An example code to use monitor and info together, apply some filtering and changes and generate a “clean” monitor is provided here:

#########################################################
# This code is provided by: I. Pison
# contact: isabelle.pison@lsce.ipsl.fr
# date: June 2022
# project: H2020 VERIFY, ANR ARGONAUT, CNES Tosca ARGOS
# relation to CIF: uses plugins, not embedded in.
# It is an example, to be used as a basis
# for developing other work.
# No guarantee as to its compatibility or results
# is attached since it is not part of the CIF
# Please don't forget acknowledgements if you use it.
#########################################################

from pycif.utils.datastores import dump
import copy
import numpy as np
import pandas as pd
from pycif.utils.netcdf import readnc
import xarray as xr
from itertools import zip_longest

def retrieve_aks(fin,index,list_var): 

   # fin is the original input monitor 
   # containing satellite-specific information: ak, qa0, etc
   # fin is read to retrieve this info for data number index
   index = int(index)
   qa0, ak, pavg0, dryair = readnc(fin, list_var)

   return qa0[index].tolist(), ak[index].tolist(), pavg0[index].tolist(), dryair[index].tolist()

# WORKDIR of the forward simulation with all "raw" data
refdir = '/home/chimereicos/fwd_all_data/obsoperator/fwd_0000/'
# directory for the info file
dirinfo = 'chain/satellites/default_00001'
# directory for the output monitor file
dirmonit = 'obsvect/satellites/CH4/'
# files to use
monitor_in = '{}{}/monitor.nc'.format(refdir,dirmonit)
infos = '{}{}/infos_201901010000.nc'.format(refdir,dirinfo)

# basic data to provide in an input monitor
list_basic_cols = [ 'date', 'duration', 'station', 'network', 'parameter', 'lon', 'lat', 'obs', 'obserror' ]

# Monitor and info data to use
ds = dump.read_datastore(monitor_in)
dsinf = dump.read_datastore(infos,col2dump= ['orig_index', 'file_aks'])

# paste ds and dsinf together to get full information for each obs
ds3 = pd.concat( [ds,dsinf],axis = 1)

# example filter: filter out obs outside the domain
ds3 = ds3.loc[ ~np.isnan(ds3['orig_index']) ] 

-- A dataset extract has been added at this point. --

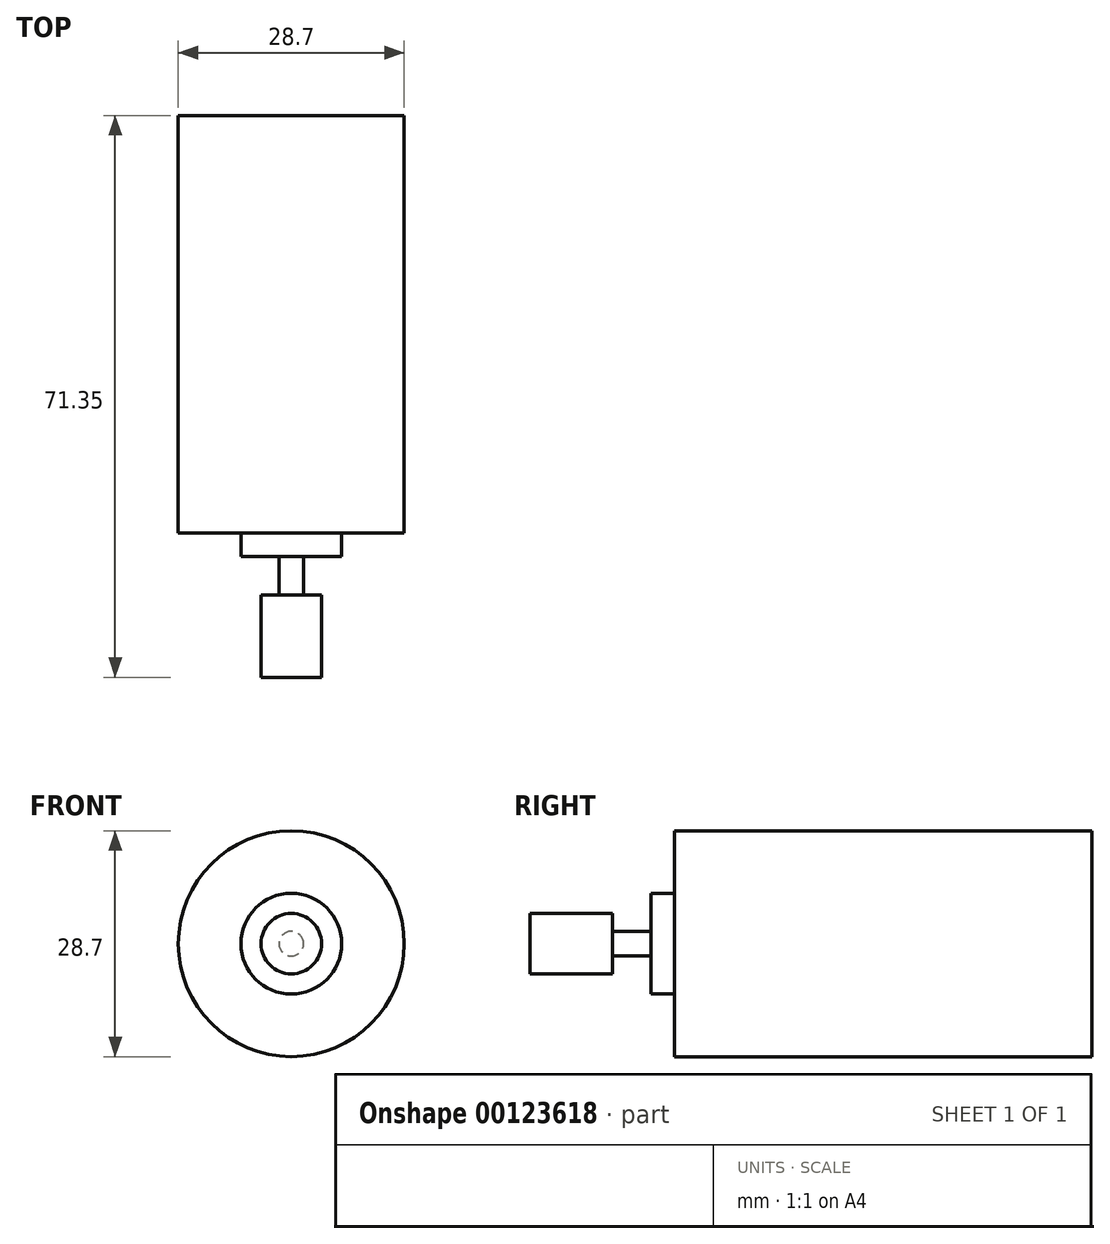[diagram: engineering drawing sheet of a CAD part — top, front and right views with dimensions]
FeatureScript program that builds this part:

# example change: set obserror at a given value
ds3 = ds3.assign(obserror = 20)

# generate a satellite input monitor with these new data:
# for each line in ds2, retrieve qa0,ak,pavg0,dryair from the right file
list_var = ['qa0', 'ak', 'pavg0', 'dryair']
ds4 = ds3.apply(lambda x: retrieve_aks(x.file_aks,x.orig_index,list_var), axis = 1)
# reformat ds4 to put satellite specific info in a xarray
# keep index to keep track of selection - no impact on the CIF
ds5 = pd.DataFrame((item for item in ds4), columns = list_var, index=ds3.index)
fixed_nlevels = len(ds5['ak'].iloc[0])
list_tab = []
for k,var in enumerate(list_var):
  list_tab.append(pd.DataFrame((item for item in ds5[var])).values)
# satellite specific info
ds_sat = xr.Dataset({'qa0': (['index', 'level'], list_tab[0]),
                     'ak': (['index', 'level'], list_tab[1]),
                     'pavg0': (['index', 'level_pressure'], list_tab[2]),
                     'dryair': (['index', 'level'], list_tab[3])},
                     coords={'index': ds5.index,
                             'level': range(fixed_nlevels),
                              'level_pressure': range(fixed_nlevels + 1)})
# basic data 
basic_data = ds3[list_basic_cols].to_xarray()

# merge basic and satellite-specific data
alldata = xr.merge([ds_sat, basic_data])

# create new clean input monitor
alldata.to_netcdf('new_monitor.nc')


XXX what about le bouchage de trous??XXXX

From this clean monitor, it may be useful to re-run a forward simulation, same as in step 1.

3. Generate super-observations#

From an output monitor, it is straightforward to combine data at given spatial and temporal scales, either in observation space (using lat, lon, date) or in model grid space (using i, j, tstep_glo). Using the matching info file, a super-observation input monitor can then be generated. Using code similar to the example above, super-observations can be generated by grouping the full-information dataframe (i.e. ds3, after or instead of lines 40–44) and retrieving the relevant satellite-specific information in the same way.

XXX put example codes XXX

4. Use the super-observations#

Use the monitor containing the super-observations for a forward simulation and an adjoint test.

If everything looks correct, it can then be used as input for inversions with the same CTM configuration.